How Many More Traumatized Bodies Do You Need to See?
One the tenets of the nonviolent civil disobedience is that, the violent response of police to people walking on a bridge or sitting at a lunch counter reveals the violence inherent in the system to those who would not otherwise see it. Furthermore, the images of those traumatized bodies have an emotional impact on those who otherwise don't feel they have something at stake in the conflict. (Though, Sontag at least thinks it's a bit more complicated than that.) For the modern Civil Rights movement, I think there is clear evidence that those images of traumatized bodies helped shift mainstream public opinion in favor of civil rights and away from racist and segregationist polices. (Others might argue that the nonviolence would not have been effective on its own and that the various race riots and other violence or threats of violence played at the very least a supporting role, but I don't know nearly enough about the subject to comment.) Even more recently, the Black Lives Matter movement was greatly strengthened by the dissemination of images and videos of traumatized black bodies.
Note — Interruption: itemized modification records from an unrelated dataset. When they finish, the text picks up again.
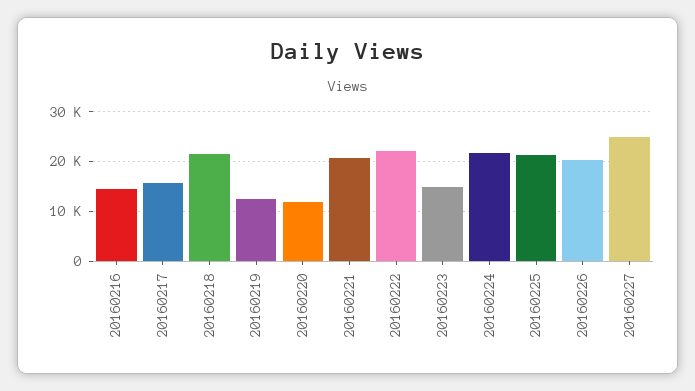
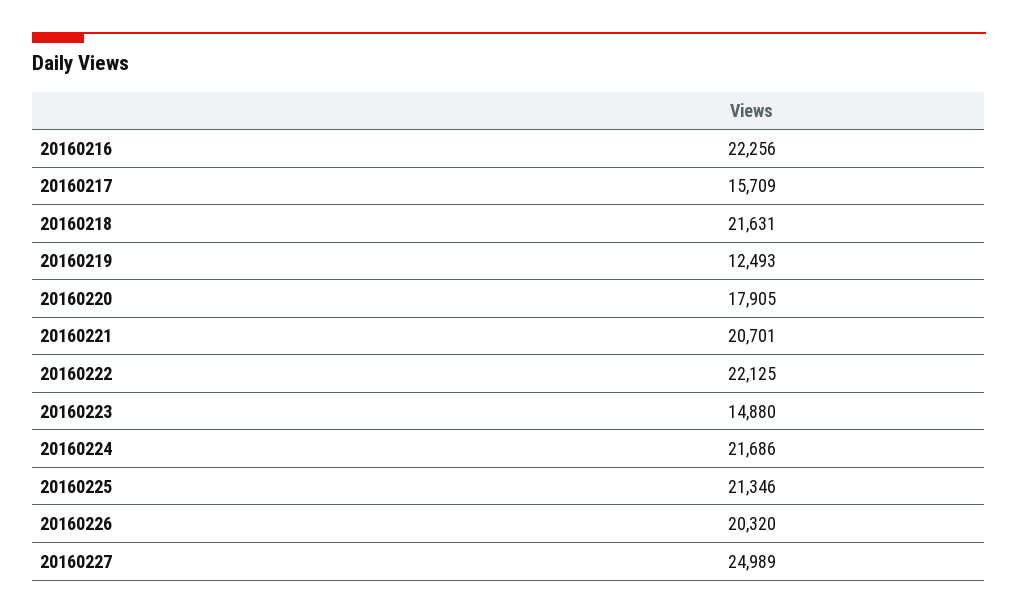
20160216: 14000 -> 22256
20160220: 12000 -> 17905

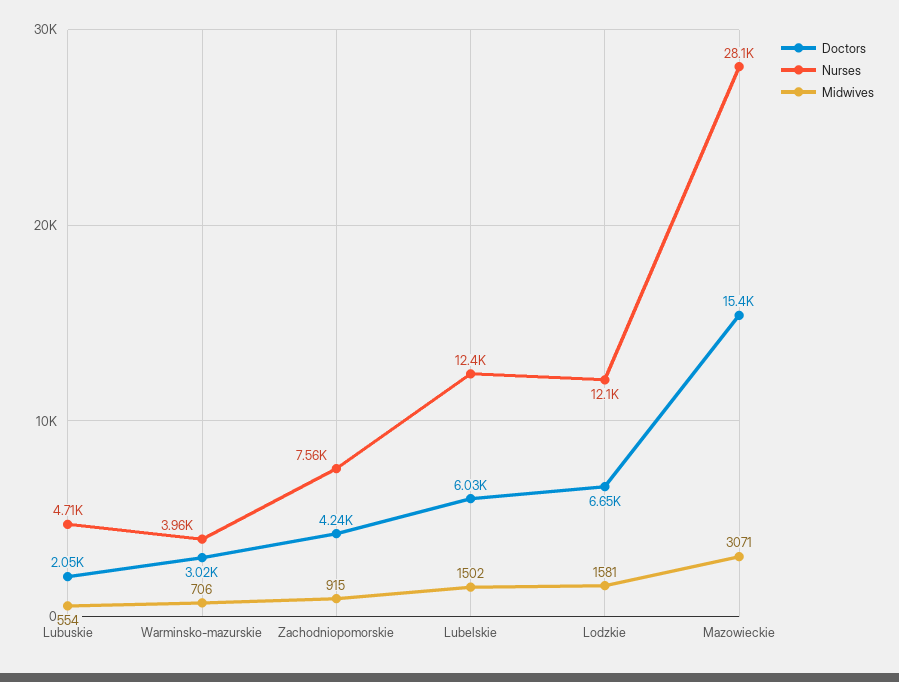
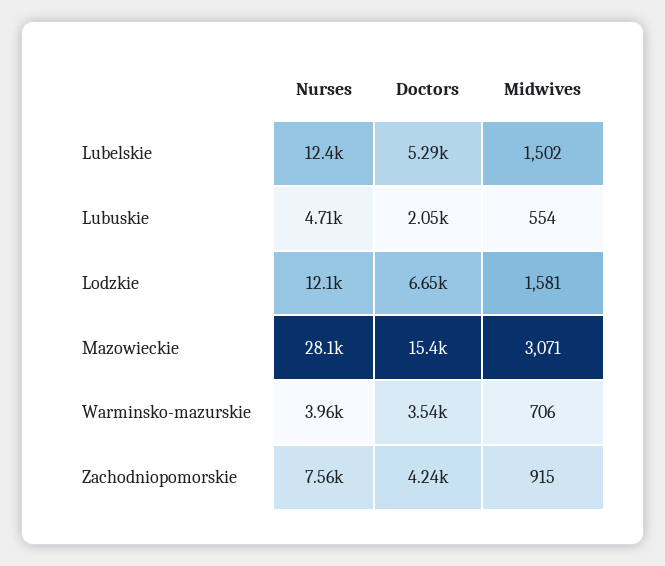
Doctors, Warminsko-mazurskie: 3020 -> 3540
Doctors, Lubelskie: 6030 -> 5290

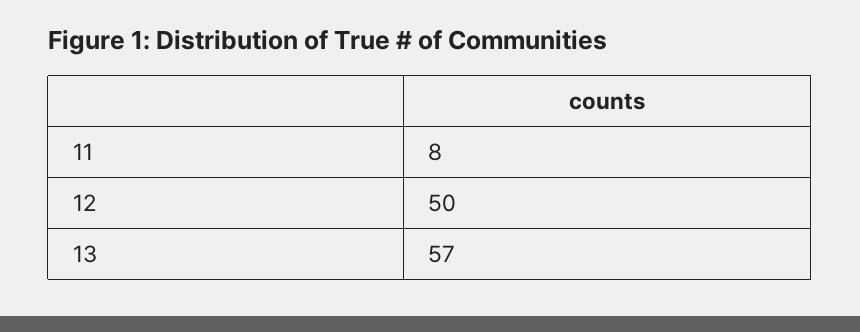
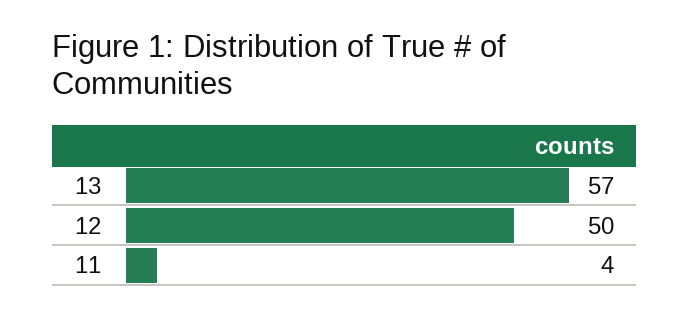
11: 8 -> 4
It is true, that images convey emotional impact, and it is true that our ability to quickly share images influences policy debates, but, at the same time, what would we have actually learned about violence, whose mind would have actually been changed, what more just policy could have come about if Cornell West got the shit beat out of him? How many more traumatized black bodies do we need to see to know that the KKK is bad? Do you have the right to demand other people take a beating to preserve our own sense of moral purity?

So Much More to be Said & Nothing More to Be Said
I've left a lot out of this post, even of my own thoughts. There is a ton of historic context around radical left wing activism, radical right wing terrorism, the codifying of racism in American policy, and the authoritarian tendencies in the Republican party. There are arguments around how we would perceive American white supremacists and fascists if they were foreigners, around the tension between protecting lives now while continuing to lay groundwork for more lasting progress, and around the nuance of particular weapons and particular physical acts. I also haven't spent any time on the idea that there is no antifa when there is no imminent threat of fascism and that the easiest way to get rid of antifa is to show up at counter-protests yourself and vote Democrat in the next few elections.
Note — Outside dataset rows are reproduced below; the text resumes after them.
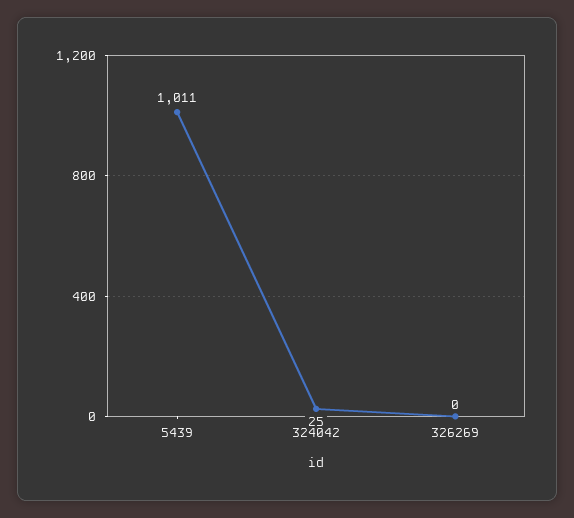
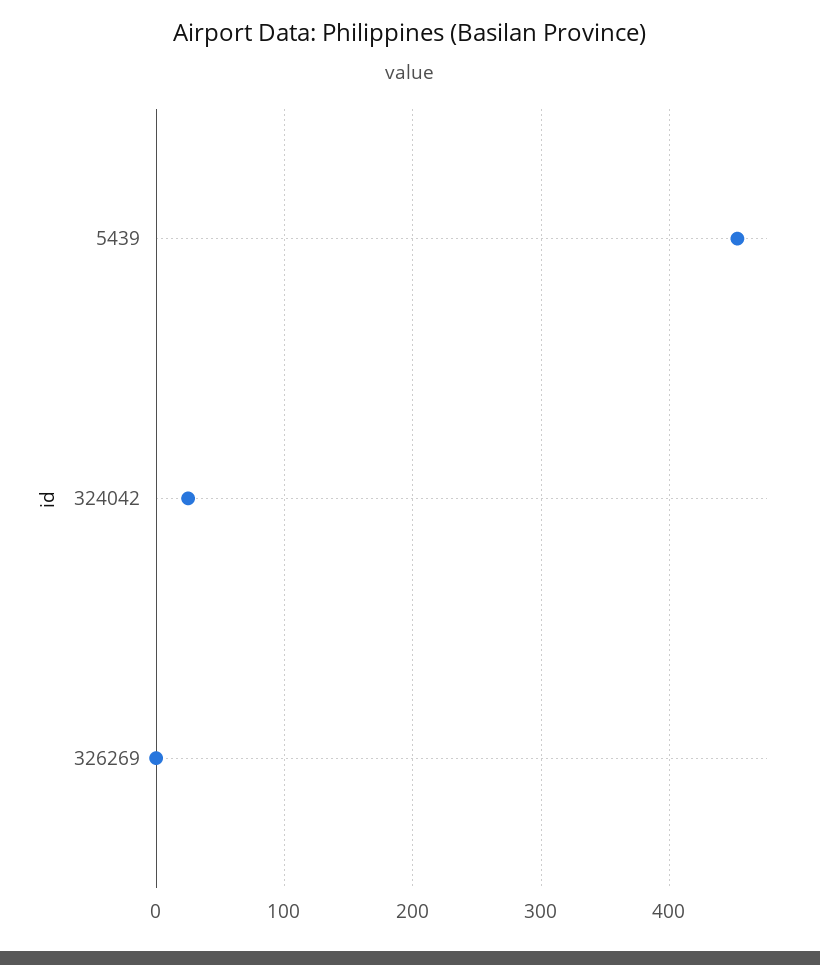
5439: 1011 -> 450

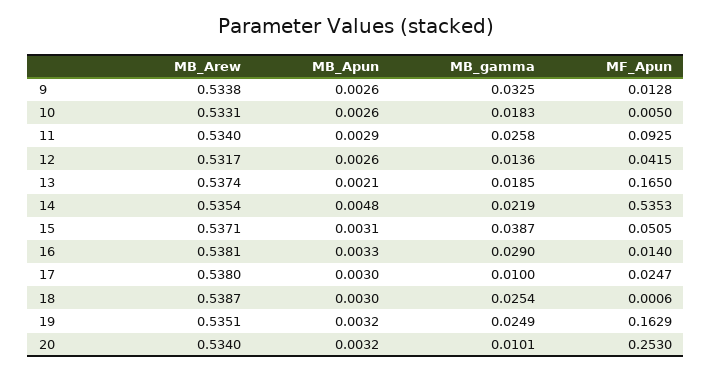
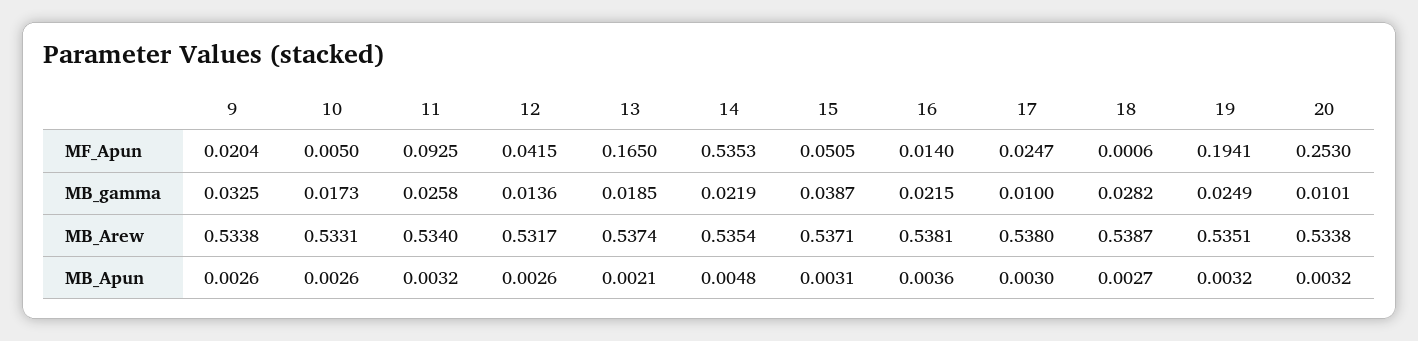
MF_Apun, 9: 0.0128 -> 0.0204
MB_gamma, 10: 0.0183 -> 0.0173
MB_Apun, 11: 0.0029 -> 0.0032
MB_Apun, 16: 0.0033 -> 0.0036
MB_gamma, 16: 0.029 -> 0.0215
MB_Apun, 18: 0.003 -> 0.0027
MB_gamma, 18: 0.0254 -> 0.0282
MF_Apun, 19: 0.1629 -> 0.1941
MB_Arew, 20: 0.534 -> 0.5338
I honestly, despite all the above words, still don't know exactly what I believe the ultimate ethics are of antifa as a tactic. I think ganging up on someone and kicking them when they're down is wrong. (Pretty sure most antifa think that as well.) I also think, personally, as a white dude, if I'm in a situation in which a Nazi is attacking a person of color, I have a responsibility to intervene and in some way put my body between the Nazi and whoever he is attacking and what happens after that, I don't know. 
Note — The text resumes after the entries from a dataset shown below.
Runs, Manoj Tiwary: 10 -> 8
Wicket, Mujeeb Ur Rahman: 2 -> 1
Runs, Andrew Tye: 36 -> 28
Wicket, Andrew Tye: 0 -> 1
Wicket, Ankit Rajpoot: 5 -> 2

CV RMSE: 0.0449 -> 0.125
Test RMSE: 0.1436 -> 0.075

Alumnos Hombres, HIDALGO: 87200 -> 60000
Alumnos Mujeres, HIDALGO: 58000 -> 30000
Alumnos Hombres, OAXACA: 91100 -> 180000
But despite all the nuance, despite all the disagreement, despite the different ethical frameworks, we all agree that every human life has value and that, though we need to continue to have these debates about the methods of the resistance, both as effective tactics and as moral acts, we cannot let those debates drive us apart. We cannot let our front be divided, we cannot let Nazis slip through the cracks back into open society, and we cannot let this president, his family, and the Republican party use white supremacy or anything else to turn this country towards fascism. And even if you believe all violence is wrong, even if you believe antifa are hurting the fight against white supremacy and fascism in America, even if those black masks and organized young people scare you, remember there is one absolute unquenstionable difference between antifa and Nazis. Nazis are Nazis, while antifa are people who fight Nazis. Remember what you call the people who fought Nazis the first time around?